3.02. Meten en vastleggen leerlingresultaten
Meten en vergelijken van leerprestaties is nodig. Observaties en toetsen zijn nodig
om per school, per groep en per kind te zien hoe het leer- en ontwikkelingsproces
verloopt. Het geeft de leraar houvast om te beoordelen of de leerstof goed wordt
verwerkt en of er veranderingen nodig zijn in het aanbod van de lessen of de
manier en het tempo van lesgeven. Het is ook nodig om te onderzoeken welke
leerlingen extra begeleiding, speciale aandacht of hulp nodig hebben en zo ja, op
welke punten.
Alle scholen van Proloog gebruiken hetzelfde leerlingvolgsysteem.

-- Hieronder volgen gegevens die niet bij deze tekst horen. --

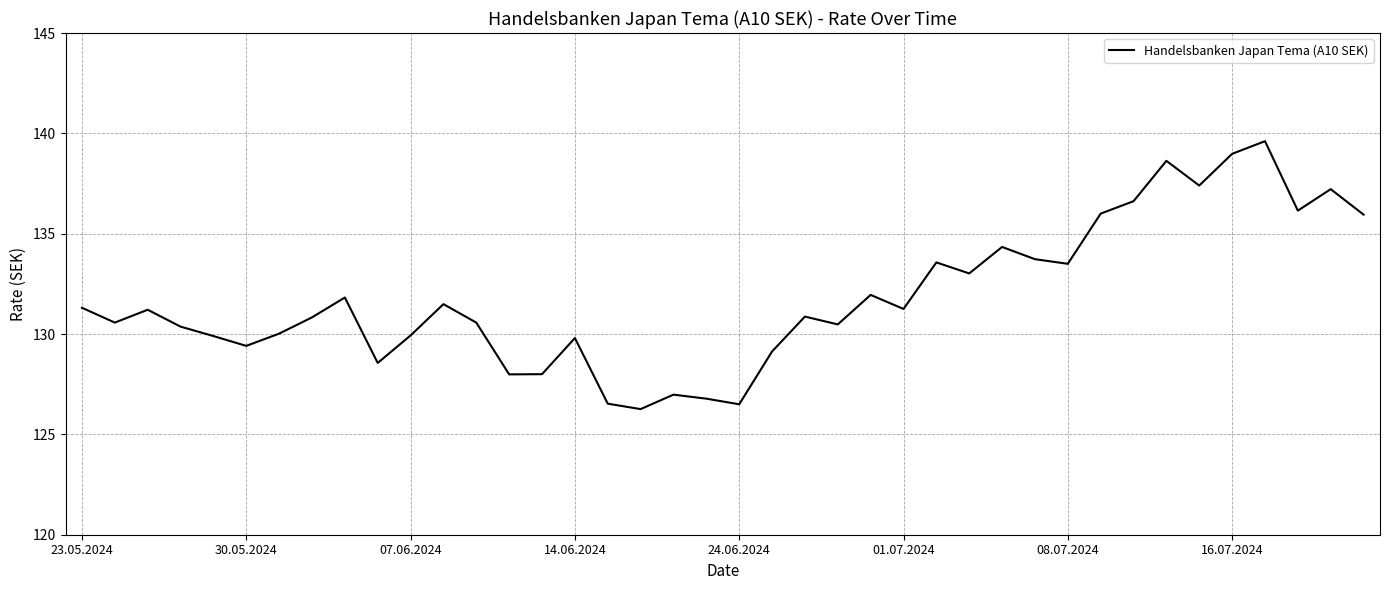

What is the minimum value shown in the chart?

126.3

Ook zijn er afspraken gemaakt over welke toetsen en observaties er in ieder geval
moeten worden afgenomen. Er is gekozen voor een wetenschappelijk verantwoord
toets instrumentarium.
Leerlingvolgsysteem
Onze scholen toetsen regelmatig de volgende onderdelen:
• Taalontwikkeling en wiskundige oriëntatie in de kleutergroepen
• Technisch lezen
• Begrijpend lezen
• Rekenen en wiskunde
• Spelling
• Toets voor het volgen van de sociaal-emotionele ontwikkeling van de leerling
• Een verplichte Eindtoets (uitgezonderd De Trilker)
Facultatief kan de school gebruik maken van:
• Entreetoetsen in de groepen 6 en/of 7
• Drempeltoetsen in groep 8
• Toetsen woordenschat (Cito)
De hierboven genoemde en gevalideerde toetsen meten de resultaten, los van de
eigen leermethodes van de school. Het geeft de school een goed beeld van de
leeropbrengsten. Bovendien kunnen zij de testresultaten vergelijken met de
resultaten van vergelijkbare scholen.